__Task details__: Reproduce the following lines word for word, leaving out the picture.

__Records provided__:
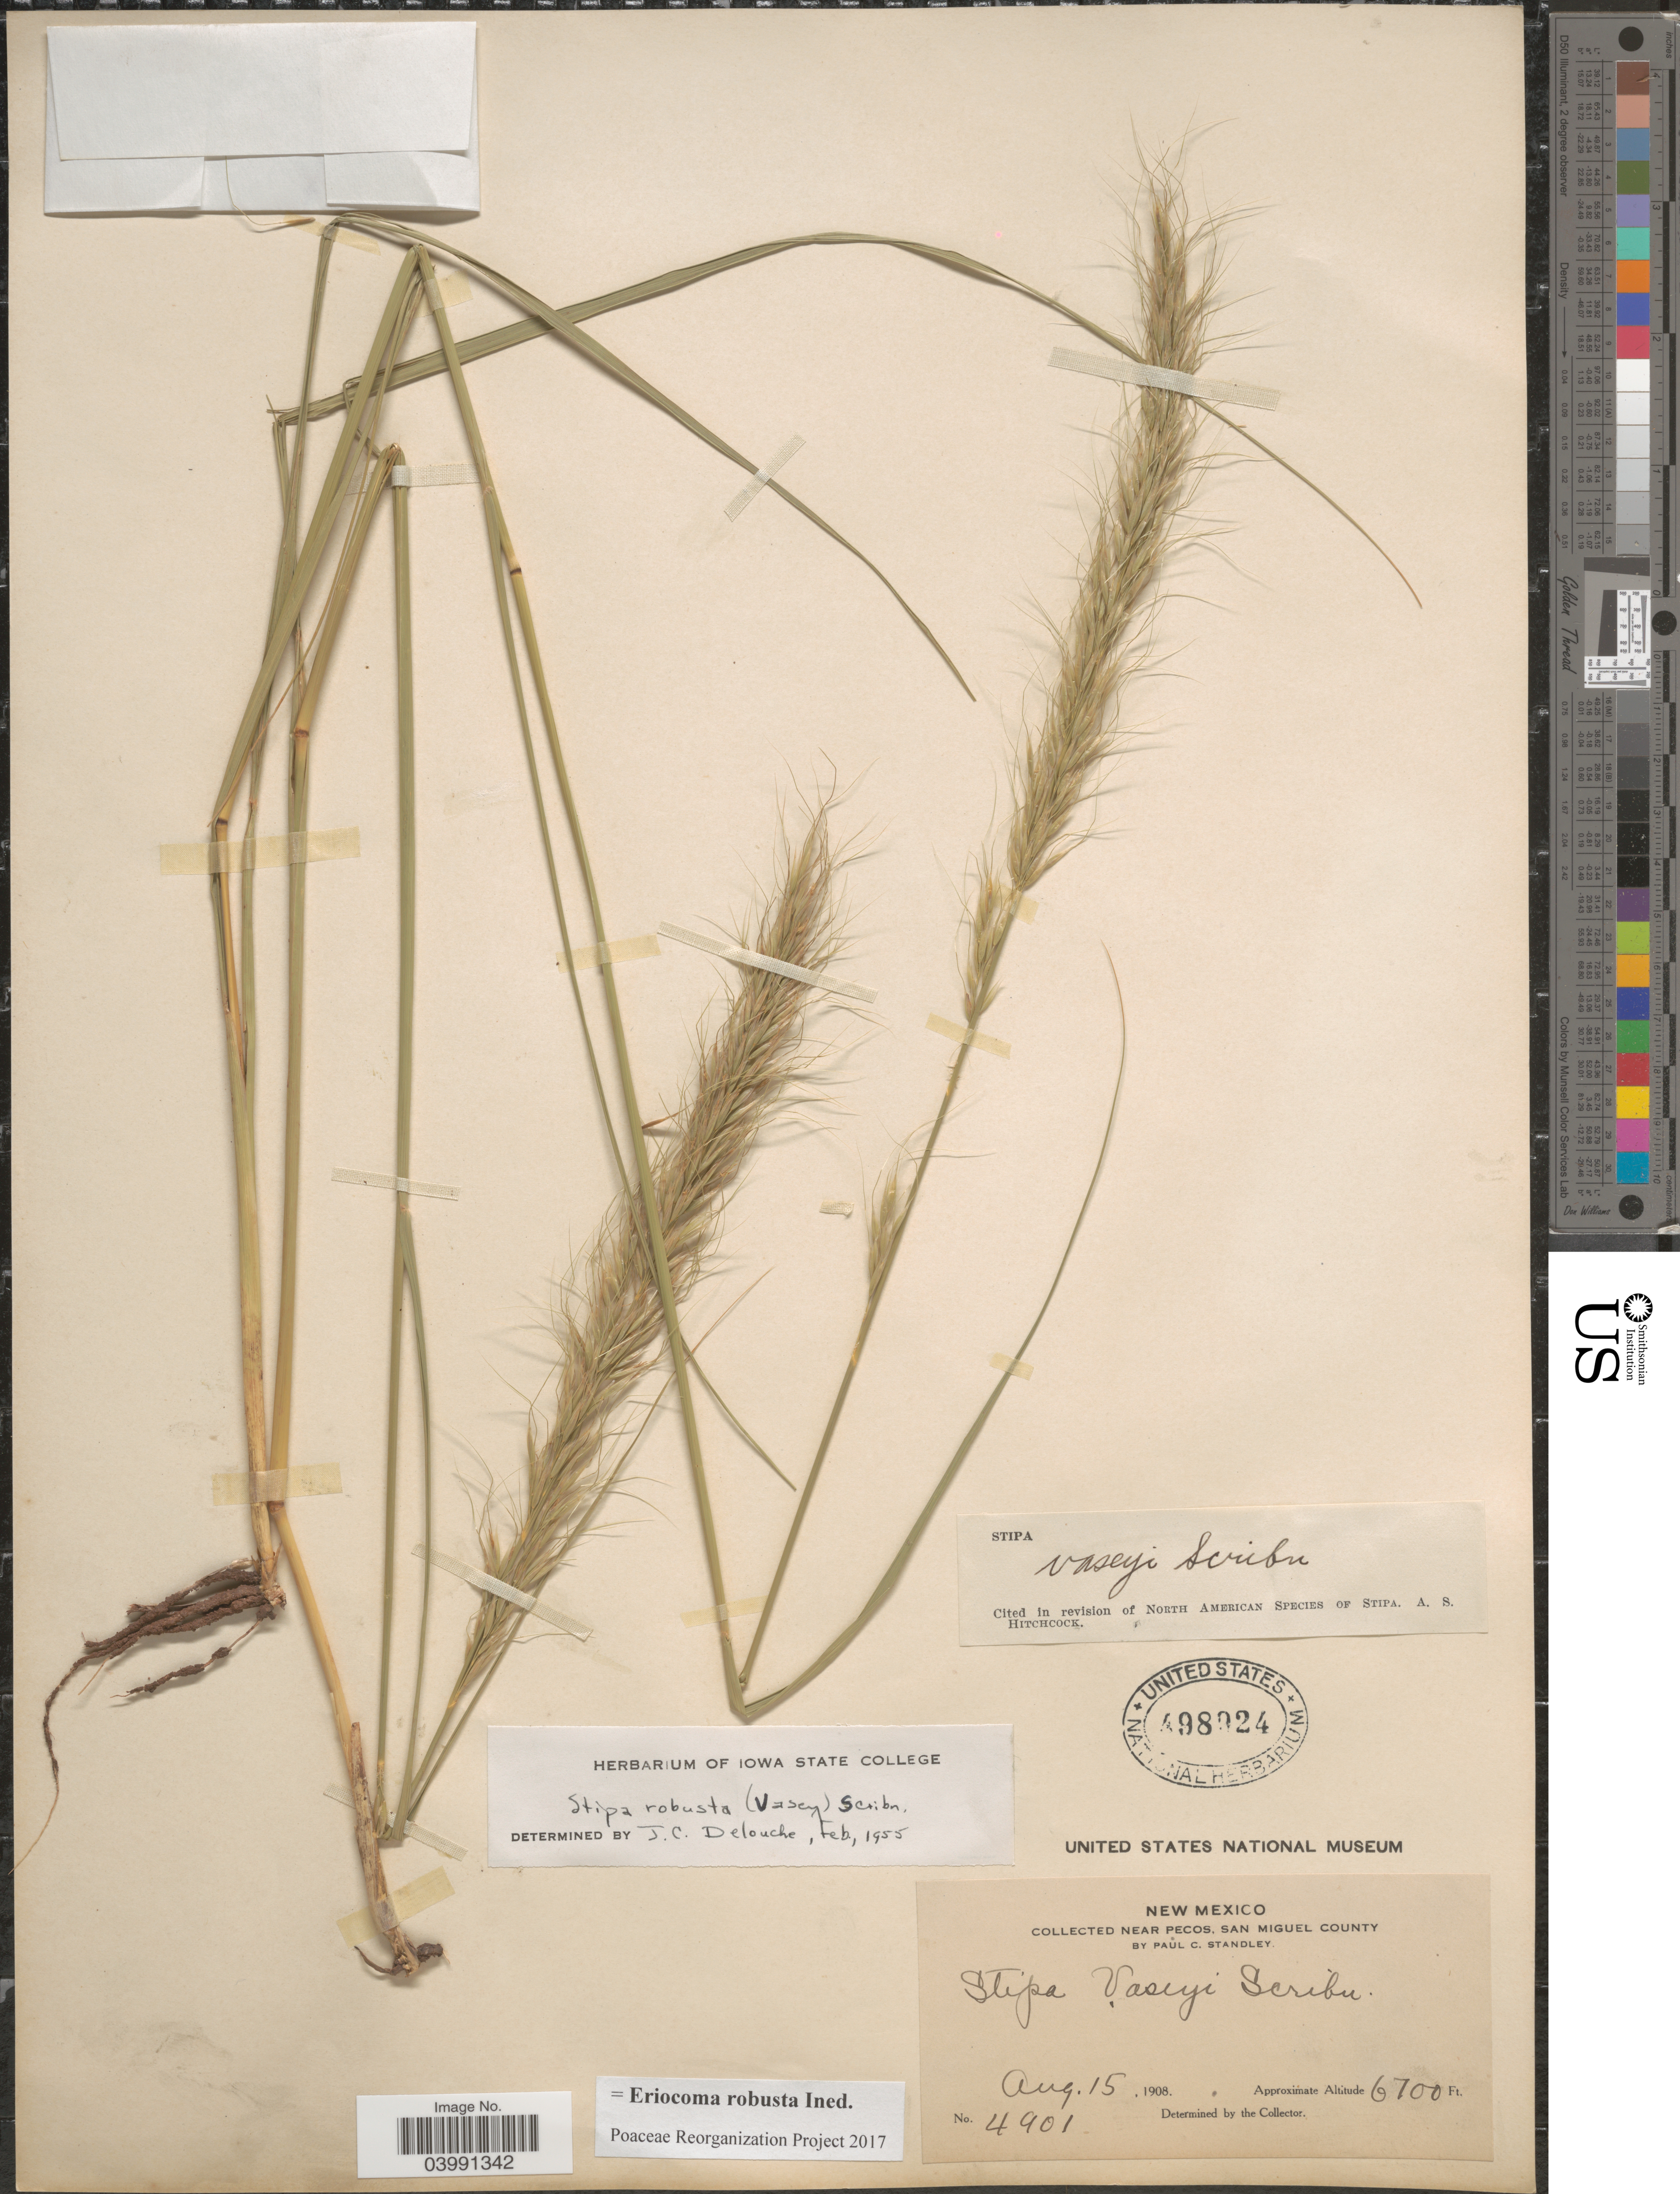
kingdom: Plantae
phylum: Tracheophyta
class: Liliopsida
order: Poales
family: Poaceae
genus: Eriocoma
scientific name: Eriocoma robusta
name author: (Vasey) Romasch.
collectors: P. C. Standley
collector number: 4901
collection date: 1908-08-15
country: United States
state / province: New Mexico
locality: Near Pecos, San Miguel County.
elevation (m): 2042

__Worked answer__:
kingdom: Plantae
phylum: Tracheophyta
class: Liliopsida
order: Poales
family: Poaceae
genus: Eriocoma
scientific name: Eriocoma robusta
name author: (Vasey) Romasch.
collectors: P. C. Standley
collector number: 4901
collection date: 1908-08-15
country: United States
state / province: New Mexico
locality: Near Pecos, San Miguel County.
elevation (m): 2042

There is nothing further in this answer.